1,000 Decisions, Well or Poorly Made

You have 168 hours in a week and 52 weeks in a year. That’s 8,736 hours. What you do with each hour is your decision. You can invest that hour, or you can squander it, believing you have many more hours in which to make a better decision later.

If you eat three meals a day, that is 1,095 decisions. I just watched the man in seat 3C drink three screwdrivers and wash them down with a tiny bottle of Kailua and a coffee. Separately. It’s 7:45 in the morning, and we are flying from Omaha to Atlanta. His physical, mental, and emotional state is radically different, and I wonder what the rest of his day will be like.

Success and productivity is the result of 1,000s of tiny decisions well or poorly made.

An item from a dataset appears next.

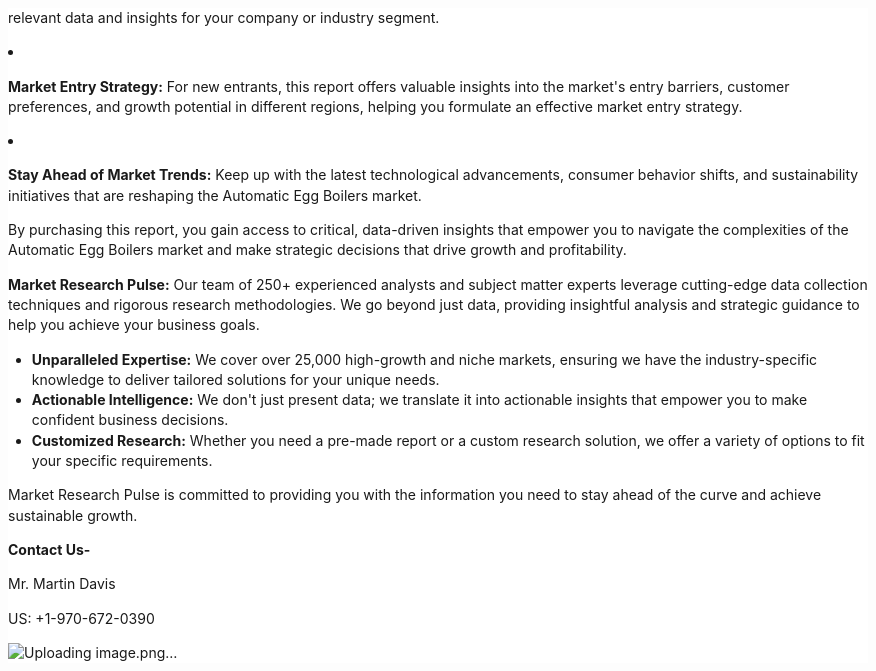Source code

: relevant data and insights for your company or industry segment.</p></li><li><p><strong>Market Entry Strategy:</strong> For new entrants, this report offers valuable insights into the market's entry barriers, customer preferences, and growth potential in different regions, helping you formulate an effective market entry strategy.</p></li><li><p><strong>Stay Ahead of Market Trends:</strong> Keep up with the latest technological advancements, consumer behavior shifts, and sustainability initiatives that are reshaping the Automatic Egg Boilers market.</p></li></ol><p>By purchasing this report, you gain access to critical, data-driven insights that empower you to navigate the complexities of the Automatic Egg Boilers market and make strategic decisions that drive growth and profitability.</p><p><strong>Market Research Pulse:</strong>&nbsp;Our team of 250+ experienced analysts and subject matter experts leverage cutting-edge data collection techniques and rigorous research methodologies. We go beyond just data, providing insightful analysis and strategic guidance to help you achieve your business goals.</p><ul><li><strong>Unparalleled Expertise:</strong>&nbsp;We cover over 25,000 high-growth and niche markets, ensuring we have the industry-specific knowledge to deliver tailored solutions for your unique needs.</li><li><strong>Actionable Intelligence:</strong>&nbsp;We don't just present data; we translate it into actionable insights that empower you to make confident business decisions.</li><li><strong>Customized Research:</strong>&nbsp;Whether you need a pre-made report or a custom research solution, we offer a variety of options to fit your specific requirements.</li></ul><p>Market Research Pulse is committed to providing you with the information you need to stay ahead of the curve and achieve sustainable growth.</p><p><strong>Contact Us-</strong></p><p>Mr. Martin Davis</p><p>US: +1-970-672-0390</p>
![Uploading image.png…]()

One way to improve your decisions is to make them in advance. If you plan your days and weeks, you reduce the likelihood of making poor decisions, like sitting in reactive mode, waiting for the world to act on you. Auditing your projects and commitments to determine what work is most important before your work week even starts improves the odds that the right work gets done. Blocking time on your calendar and treating that work like you would a commitment you made to another person will prevent poor decisions.

Routines, or what I call disciplines, can help you improve your results by eliminating choices altogether. If you go to sleep and wake up at the same time every day, you eliminate decisions. If you eat the same foods repeatedly, that discipline removes decisions and allows for better choices.

If you want a result you are not producing now, the decisions you make are the difference between the outcomes you are producing and the outcomes you want. To change those results, you would have to make different decisions, likely many small, seemingly meaningless decisions. Those small decisions determine your trajectory—and your destination.

  • What are the small decisions you make every day that prevent you from producing the results you want or need now?
  • What disciplines or routines can you put in place that eliminate the risk of bad decisions and ensure you make good choices?